Nell'esaminare il sistema sociale i funzionalisti sottolineano tre elementi:
1)la generale interrelazione tra le parti del sistema
2) l'esistenza di uno stato di equilibrio, paragonabile alla condizione normale di un organismo
3) la maniera in cui tutte le parti del sistema si organizzano per riportare una situazione di disordine alla normalità.

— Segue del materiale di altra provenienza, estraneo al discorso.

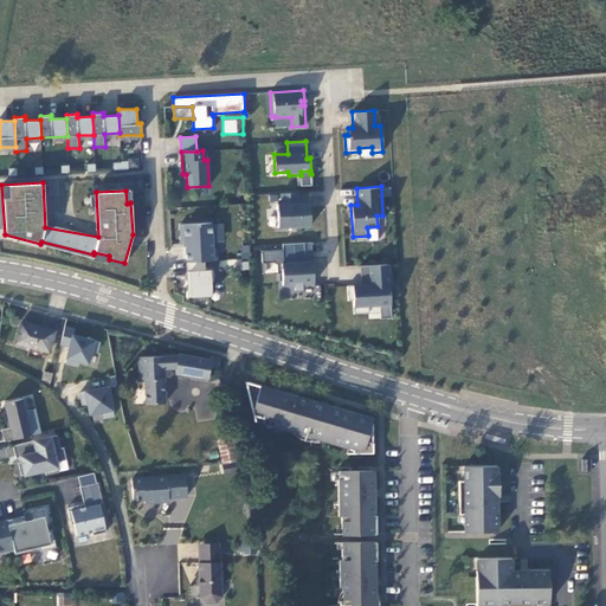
[(311,225),(309,201),(277,204),(278,226),(311,225)]
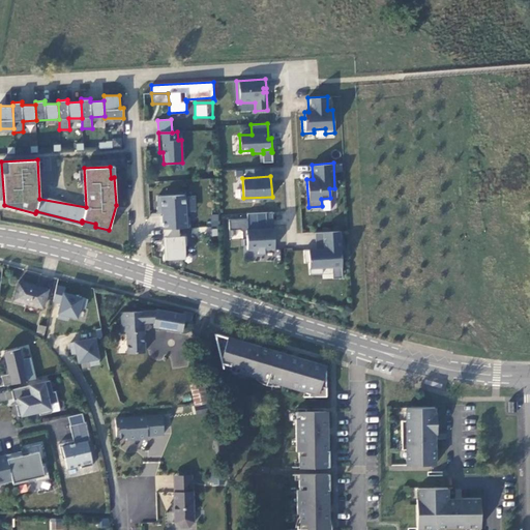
[(179,228),(189,228),(188,216),(186,216),(184,195),(157,196),(158,211),(163,211),(164,229),(179,228)]
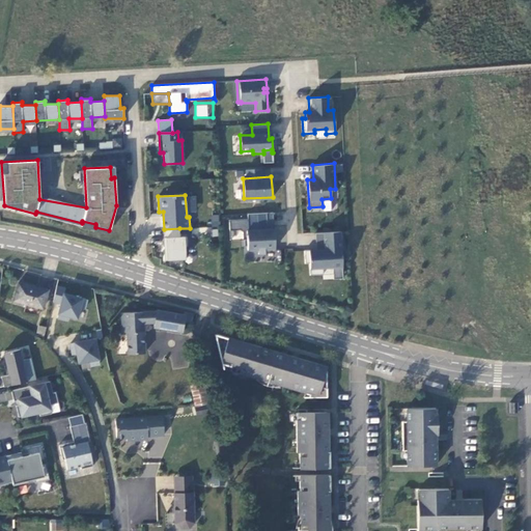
[(248,213),(249,229),(247,229),(247,240),(245,240),(245,245),(248,245),(248,249),(258,249),(258,253),(266,253),(264,248),(275,248),(274,228),(268,228),(267,212),(248,213)]
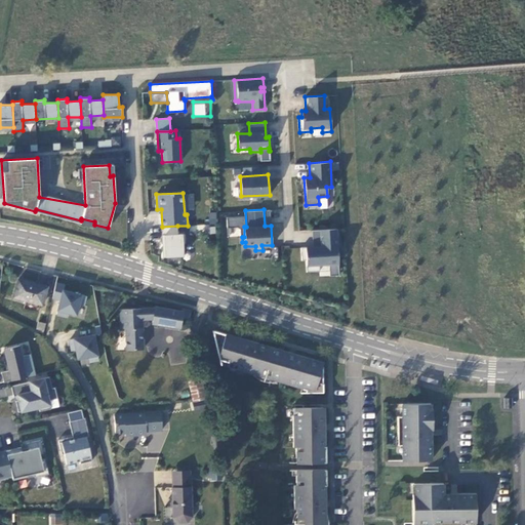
[(162,227),(163,256),(184,255),(183,243),(186,243),(185,234),(177,234),(177,226),(162,227)]
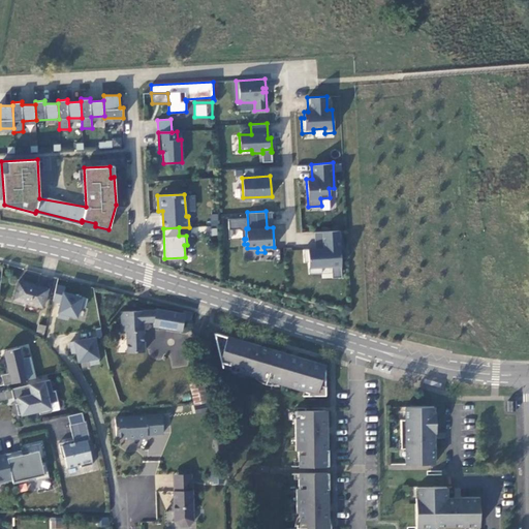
[(321,266),(341,265),(339,229),(322,230),(323,247),(304,248),(304,261),(309,261),(309,273),(322,272),(321,266)]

Una delle affermazioni più rilevanti del funzionalismo è quella secondo la quale esiste sempre una tendenza volta a ristabilire l'equilibrio. I funzionalisti mirano ad utilizzare come concetti centrali, valori condivi o modelli comunemente accettati. L'enfasi posta sui valori è un'altra delle caratteristiche fondamentali del funzionalismo. Importante è anche l'accento posto sulla interdipendenza e sulla tendenza a ristabilire l'equilibrio. Il funzionalismo essendo una teoria macrosociologica, mette in rilievo l'unità presente nella società e ciò che i suoi membri condividono.

RADICI INTELLETTUALI
I predecessori del moderno funzionalismo sono i sociologi Comte, Spencer, Pareto e Durkheim. I primi tre teorici sottolinearono l'interdipendenza delle parti di un sistema sociale; Durkheim mise invece in rilievo il concetto di integrazione o solidarietà. August Comte è considerato il fondatore della sociologia. Enunciò il principio base del funzionalismo riguardo alla interdipendenza del sistema sociale. Nella dichiarazione di Comte emerge anche il concetto funzionalista di equilibrio.
Herbert Spencer deve essere ricordato tra i precursori del funzionalismo per la sua concezione della differenziazione. Con questo termine Spenser intende la reciproca dipendenza tra parti diverse del sistema, che un aumento delle dimensioni della società stessa porta con sé. Vilfredo Pareto elaborò invece il suo sistema teorico su un modello psicochimico caratterizzato dalla interdipendenza delle parti e da movimenti di aggiustamento. Secondo lui, le molecole del sistema sociale sono individui con interessi, pulsioni e sentimenti. Pareto è stato il primo sociologo a concedere una descrizione precisa del sistema sociale.

EMILE DURKHEIM
E' il più importante precursore del funzionalismo moderno. Tra i suoi contributi più importanti ricordiamo "Le regole del metodo sociologico", le sue opere sulla religione, l'educazione e il suo primo grande lavoro intitolato "La divisione del lavoro sociale", dove egli esamina la funzione della divisione del lavoro. Durkheim interpretava l'evoluzione sociale come un movimento dalla solidarietà meccanica delle società tribali, a quella organica espressa dalle società industriali.
Lui riteneva che le società primitive fossero caratterizzate da una forte coscienza collettiva. Con la crescita della divisione del lavoro si è riscontrata anche una crescita dell'individualismo, una diminuzione della coscienza collettiva e uno spostamento verso la solidarietà organica. Quest'ultima è rappresentata dall'interdipendenza dei ruoli e da una mancanza di autosufficienza che porta all'aggregazione. Durkheim ha stabilito anche un personale contesto biologico, chiamato "il regno dei fatti sociali". Inoltre ha definito la sociologia come "la scienza delle istituzioni, del loro formarsi e del loro funzionamento", esprimendo la sua visione della sociologia come scienza dei fenomeni macrostrutturali, cioè di larga scala, comprendenti tutto l'insieme sociale.